Hazel Green is a good place quietly to camp and study, to get acquainted with the trees and birds, to drink the reviving water and weather, and to watch the changing lights of the big charmed days. The rose light of the dawn, creeping higher among the stars, changes to daffodil yellow; then come the level enthusiastic sunbeams pouring across the feathery ridges, touching pine after pine, spruce and fir, libocedrus and lordly sequoia, searching every recess, until all are awakened and warmed. In the white noon they shine in silvery splendor, every needle and cell in bole and branch thrilling and tingling with ardent life; and the whole landscape glows with consciousness, like the face of a god. The hours go by uncounted. The evening flames with purple and gold. The breeze that has been blowing from the lowlands dies away, and far and near the mighty host of trees baptized in the purple flood stand hushed and thoughtful, awaiting the sun’s blessing and farewell,—as impressive a ceremony as if it were never to rise again.

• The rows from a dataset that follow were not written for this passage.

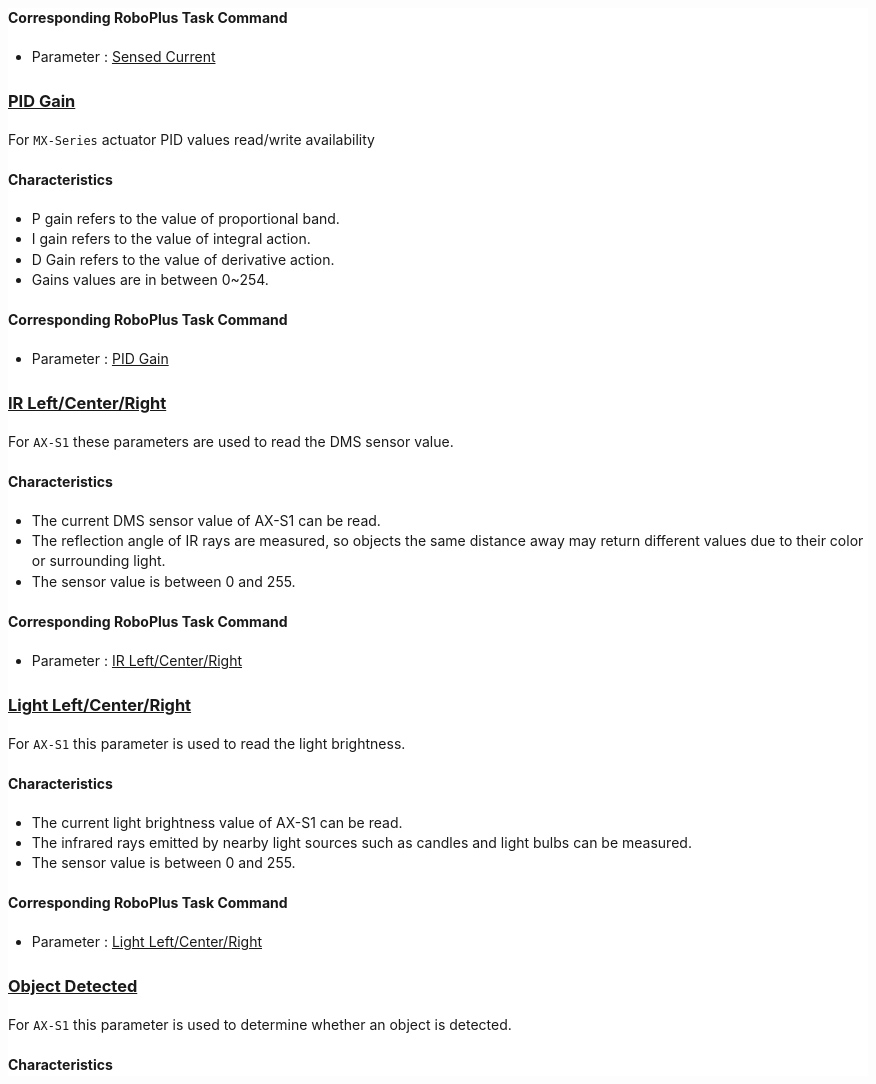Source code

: #### Corresponding RoboPlus Task Command

- Parameter  : [Sensed Current]

### [PID Gain](#pid-gain)

For `MX-Series` actuator PID values read/write availability

#### Characteristics

- P gain refers to the value of proportional band.
- I gain refers to the value of integral action.
- D Gain refers to the value of derivative action.
- Gains values are in between 0~254.

#### Corresponding RoboPlus Task Command

- Parameter : [PID Gain]

### [IR Left/Center/Right](#ir-leftcenterright)

For `AX-S1` these parameters are used to read the DMS sensor value.

#### Characteristics

- The current DMS sensor value of AX-S1 can be read.
- The reflection angle of IR rays are measured, so objects the same distance away may return different values due to their color or surrounding light.
- The sensor value is between 0 and 255.

#### Corresponding RoboPlus Task Command

- Parameter : [IR Left/Center/Right]

### [Light Left/Center/Right](#light-leftcenterright)

For `AX-S1` this parameter is used to read the light brightness.

#### Characteristics

- The current light brightness value of AX-S1 can be read.
- The infrared rays emitted by nearby light sources such as candles and light bulbs can be measured.
- The sensor value is between 0 and 255.

#### Corresponding RoboPlus Task Command

- Parameter : [Light Left/Center/Right]

### [Object Detected](#object-detected)

For `AX-S1` this parameter is used to determine whether an object is detected.

#### Characteristics


[ZIG2Serial]: /docs/en/parts/communication/zig2serial/
[RoboPlus]: http://en.robotis.com/BlueAD/board.php?bbs_id=downloads
[Microsoft Download Center]: http://www.microsoft.com/downloads/Search.aspx?displaylang=en
[Windows installer 3.1]: http://www.microsoft.com/downloads/details.aspx?FamilyID=889482fc-5f56-4a38-b838-de776fd4138c&DisplayLang=en
[.NET Framework 3.5]: http://www.microsoft.com/downloads/details.aspx?FamilyID=d0e5dea7-ac26-4ad7-b68c-fe5076bba986&DisplayLang=en
[managing information of each controller]: /docs/en/software/rplus1/manager/#controllers
[controller information]: /docs/en/parts/controller/controller_compatibility/
[ID Setup]: /docs/en/software/rplus1/manager/#id-setup
[DYNAMIXEL Management]: /docs/en/edu/bioloid/beginner/#dynamixel-management
[Changing the Movement Mode]: /docs/en/edu/bioloid/beginner/#dynamixel-management
[Temperature]: /docs/en/software/rplus1/task/programming_02/#temperature
[Voltage]: /docs/en/software/rplus1/task/programming_02/#voltage
[Torque Enable]: /docs/en/software/rplus1/task/programming_02/#torque-enable
[LED]: /docs/en/software/rplus1/task/programming_02/#led
[CW/CCW Margin]: /docs/en/software/rplus1/task/programming_02/#cwccw-margin
[CW/CCW Slope]: /docs/en/software/rplus1/task/programming_02/#cwccw-slope
[Goal Position]: /docs/en/software/rplus1/task/programming_02/#goal-position
[Moving Speed]: /docs/en/software/rplus1/task/programming_02/#moving-speed
[Torque Limit]: /docs/en/software/rplus1/task/programming_02/#torque-limit
[Present Position]: /docs/en/software/rplus1/task/programming_02/#present-position
[Present Speed]: /docs/en/software/rplus1/task/programming_02/#present-speed
[Present Speed]: /docs/en/software/rplus1/task/programming_02/#present-load
[Moving]: /docs/en/software/rplus1/task/programming_02/#moving
[Sensed Current]: /docs/en/software/rplus1/task/programming_02/#sensed-current
[PID Gain]: /docs/en/software/rplus1/task/programming_02/#pid-gain
[IR Left/Center/Right]: /docs/en/software/rplus1/task/programming_02/#ir-leftcenterright
[Light Left/Center/Right]: /docs/en/software/rplus1/task/programming_02/#light-leftcenterright
[Object Detected]: /docs/en/software/rplus1/task/programming_02/#object-detected
[Object Detection Threshold]: /docs/en/software/rplus1/task/programming_02/#object-detection-threshold
[Light Detected]: /docs/en/software/rplus1/task/programming_02/#light-detected
[Light Detection Threshold]: /docs/en/software/rplus1/task/programming_02/#light-detection-threshold
[Sound Data]: /docs/en/software/rplus1/task/programming_02/#sound-data
[Sound Max Data]: /docs/en/software/rplus1/task/programming_02/#sound-max-data
[Buzzer Index]: /docs/en/software/rplus1/task/programming_02/#buzzer-index
[IR Sensor Value]: /docs/en/software/rplus1/task/programming_02/#ir-sensor-value
[Auto Threshold Mode]: /docs/en/software/rplus1/task/programming_02/#auto-threshold-mode
[IR Obstacle Detected]: /docs/en/software/rplus1/task/programming_02/#ir-obstacle-detected
[Set IR Threshold]: /docs/en/software/rplus1/task/programming_02/#ir-threshold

When the daylight fades, the night breeze from the snowy summits begins to blow, and the trees, waving and rustling beneath the stars, breathe free again.

It is hard to leave such camps and woods; nevertheless, to the large majority of travelers the middle region of the park is still more interesting, for it has the most striking features of all the Sierra scenery,—the deepest sections of the famous cañons, of which the Yosemite Valley, Hetch-Hetchy Valley, and many smaller ones are wider portions, with level parklike floors and walls of immense height and grandeur of sculpture. This middle region holds also the greater number of the beautiful glacier lakes and glacier meadows, the great granite domes, and the most brilliant and most extensive of the glacier pavements. And though in large part it is severely rocky and bare, it is still rich in trees. The magnificent silver fir (Abies magnifica), which ranks with the giants, forms a continuous belt across the park above the pines at an elevation of from seven to nine thousand feet, and north and south of the park boundaries to the extremities of the range, only slightly interrupted by the main cañons. The two-leaved or tamarack pine makes another less regular belt along the upper margin of the region, while between these two belts, and mingling with them, in groves or scattered, are the mountain hemlock, the most graceful of evergreens; the noble mountain pine; the Jeffrey form of the yellow pine, with big cones and long needles; and the brown, burly, sturdy Western juniper. All these, except the juniper, which grows on bald rocks, have plenty of flowery brush about them, and gardens in open spaces.